Town Centre Violence


I have been away and visited a number of countries where the attitude to alcohol is far different from that at home. I have touched on this subject before and it seems obvious to me that this is one area where the police and local authorities are failing miserably in applying the law.

If you take my home town, during the week you will see fairly quiet town centre pubs. The punters are generally sitting at tables. Some are eating. They are all generally served at the bar. Come the weekend however, tables and chairs are removed and loud music is played. Service is still at the bar. There is almost no monitoring of who has had too much to drink. The most sober of a group of friends can go and buy a round of drinks and no one has a clue how drunk the others are. Packed pubs and loud music means conversation is impossible and so punters just sup their drinks. No one monitors consumption effectively. The whole philosophy is to sell as much cheap alcohol as possible.

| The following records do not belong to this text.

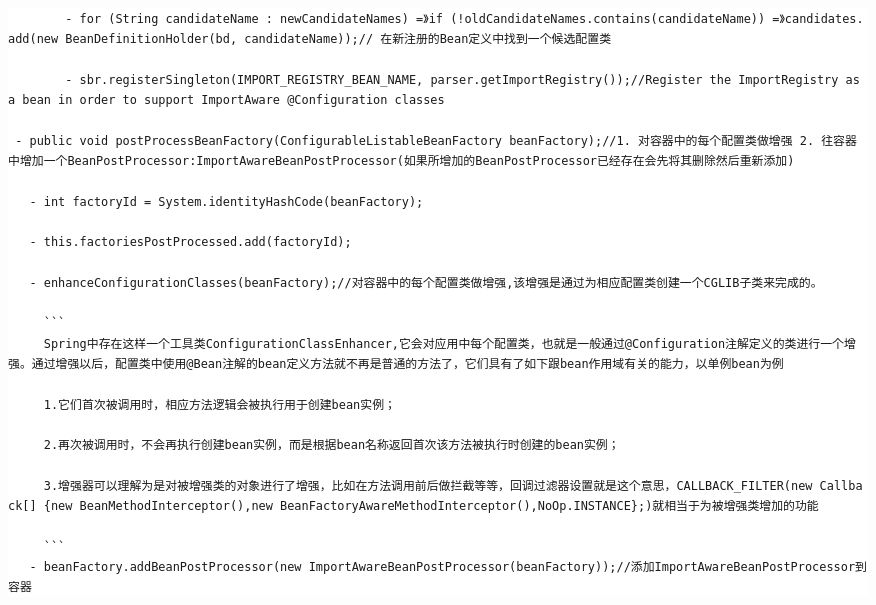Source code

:             - for (String candidateName : newCandidateNames) =》if (!oldCandidateNames.contains(candidateName)) =》candidates.add(new BeanDefinitionHolder(bd, candidateName));// 在新注册的Bean定义中找到一个候选配置类
            
            - sbr.registerSingleton(IMPORT_REGISTRY_BEAN_NAME, parser.getImportRegistry());//Register the ImportRegistry as a bean in order to support ImportAware @Configuration classes

     - public void postProcessBeanFactory(ConfigurableListableBeanFactory beanFactory);//1. 对容器中的每个配置类做增强 2. 往容器中增加一个BeanPostProcessor:ImportAwareBeanPostProcessor(如果所增加的BeanPostProcessor已经存在会先将其删除然后重新添加)
       
       - int factoryId = System.identityHashCode(beanFactory);
       
       - this.factoriesPostProcessed.add(factoryId);
       
       - enhanceConfigurationClasses(beanFactory);//对容器中的每个配置类做增强,该增强是通过为相应配置类创建一个CGLIB子类来完成的。
        
         ```
         Spring中存在这样一个工具类ConfigurationClassEnhancer,它会对应用中每个配置类，也就是一般通过@Configuration注解定义的类进行一个增强。通过增强以后，配置类中使用@Bean注解的bean定义方法就不再是普通的方法了，它们具有了如下跟bean作用域有关的能力，以单例bean为例
         
         1.它们首次被调用时，相应方法逻辑会被执行用于创建bean实例；
         
         2.再次被调用时，不会再执行创建bean实例，而是根据bean名称返回首次该方法被执行时创建的bean实例；

         3.增强器可以理解为是对被增强类的对象进行了增强，比如在方法调用前后做拦截等等，回调过滤器设置就是这个意思，CALLBACK_FILTER(new Callback[] {new BeanMethodInterceptor(),new BeanFactoryAwareMethodInterceptor(),NoOp.INSTANCE};)就相当于为被增强类增加的功能

         ```
       - beanFactory.addBeanPostProcessor(new ImportAwareBeanPostProcessor(beanFactory));//添加ImportAwareBeanPostProcessor到容器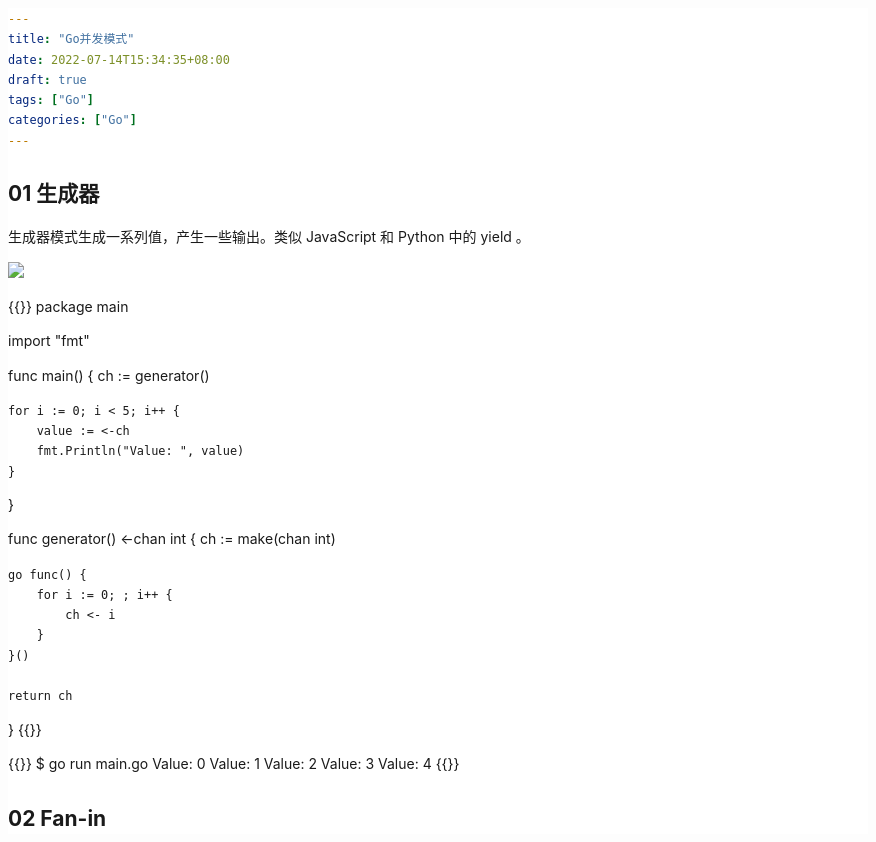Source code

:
 ```yaml
---
title: "Go并发模式"
date: 2022-07-14T15:34:35+08:00
draft: true
tags: ["Go"]
categories: ["Go"]
---
```


## 01 生成器

生成器模式生成一系列值，产生一些输出。类似 JavaScript 和 Python 中的 yield 。

![](https://pic-1257946109.cos.ap-shanghai.myqcloud.com/blog/a.png)

{{<highlight go>}}
package main

import "fmt"

func main() {
    ch := generator()

    for i := 0; i < 5; i++ {
        value := <-ch
        fmt.Println("Value: ", value)
    }
}

func generator() <-chan int {
    ch := make(chan int)

    go func() {
        for i := 0; ; i++ {
            ch <- i
        }
    }()

    return ch
}
{{</highlight>}}

{{<highlight shell>}}
$ go run main.go
Value:  0
Value:  1
Value:  2
Value:  3
Value:  4
{{</highlight>}}

## 02 Fan-in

The result of all this is that drunks pour out of the pubs, they are sick in the street, they threaten one another and fight, they need medical attention and get arrested and we just put up with this every week. The demands these pubs place on the police, ambulance, hospitals and other services is outrageous.

In many countries abroad you cannot buy alcohol at a bar. You go in and sit down and you are served. The premises are not packed, music is not deafening and the waiting staff can monitor carefully how much everyone has had to drink. Because it is not being thrown over the bar in huge quantities, alcohol is more expensive and so it is drunk more moderately.



It seems obvious to me that police and councils in any area where town centre violence is a problem, should be applying conditions to licenses that all alcohol is served to persons seated at tables. If grounds are needed all the police need to do is video the exit of patrons at weekends. The sight of drunken men and women falling out of pubs, vomiting and being violent and aggressive should be more than enough to justify the conditions being  imposed.

I suggested this some time ago to my superiors and my colleague in charge of town centre policing and it has been ignored. I need to pursue this and push it forward. I would be interested if anyone else has tried anything similar elsewhere in the country.